対象の文章:
-.-.-
言葉で伝えきれないなら、音で表せるようになればいい。
「才能があるから生きていくんじゃない。そんなもの、あったって、なくたって、生きていくんだ。あるのかないのかわからない、そんなものにふりまわされるのはごめんだ。もっと確かなものを、この手で探り当てていくしかない。(本文より)」
ピアノの調律に魅せられた一人の青年。
彼が調律師として、人として成長する姿を温かく静謐な筆致で綴った、祝福に満ちた長編小説。(出典:文藝春秋BOOKS HP)
https://books.bunshun.jp/ud/book/num/9784163902944


「物語のかたち」
水平な台の上に、薄く水平に広がっています。最初は、濃い鉄とも石ともつかない重いもの。途中で、一気に透明に変わります。そして、さわると温かい。その見た目は、水を落とした物のようなもので、表面張力でふくらんだ透明な水のようにみえます。でも固い。さわると温かい。


主人公は感情の起伏があまりないので、淡々と、静かに物語が進んでいきます。激しさはないけれど、不器用ながら武骨に自分の見つけたやりたいことに向き合って、泥だらけになりながらも這いつくばって進んでいるような、そんなしっかりと安定感のある現実にありそうな話です。読み進めるうちに、主人公の仕事やまわりの人々の温かさが伝わってきます。
心が落ち着いて、穏やかな気持ちになります。そして、読み終わると、落ち着く安心感と、自分を取り巻く現実に対してのやさしい気持ちが胸にふわっとこみ上げてきます。気持ちに少しエンジンがかかり、ほっとしたあたたかな気持ちになれる一冊です。
-.-.-
提供された情報:
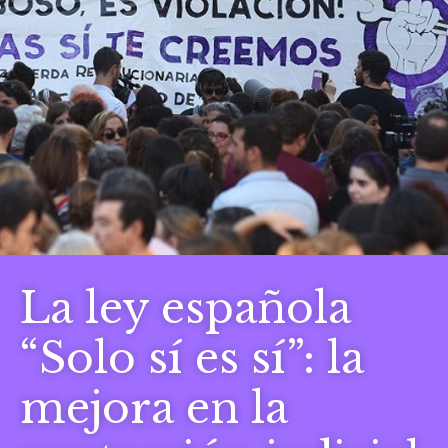
La ley española
“Solo sí es sí”: la
mejora en la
-.-.-
実施する作業:
1) 文章で「本文より」として引用されている文を、すべて一文ずつ挙げてください。
2) 文章によると、この小説の主人公はどのような青年ですか。
3) 文章のうち、「水平な台の上に、薄く水平に広」と「々の温かさが伝わってきます。」の間を両端も含めてそのまま書き出してください。
一覧はこの作業に一切関係しません。

番号別の解答:
1)
・才能があるから生きていくんじゃない。
・そんなもの、あったって、なくたって、生きていくんだ。
・あるのかないのかわからない、そんなものにふりまわされるのはごめんだ。
・もっと確かなものを、この手で探り当てていくしかない。

2) ピアノの調律に魅せられた青年です。

3)
水平な台の上に、薄く水平に広がっています。最初は、濃い鉄とも石ともつかない重いもの。途中で、一気に透明に変わります。そして、さわると温かい。その見た目は、水を落とした物のようなもので、表面張力でふくらんだ透明な水のようにみえます。でも固い。さわると温かい。


主人公は感情の起伏があまりないので、淡々と、静かに物語が進んでいきます。激しさはないけれど、不器用ながら武骨に自分の見つけたやりたいことに向き合って、泥だらけになりながらも這いつくばって進んでいるような、そんなしっかりと安定感のある現実にありそうな話です。読み進めるうちに、主人公の仕事やまわりの人々の温かさが伝わってきます。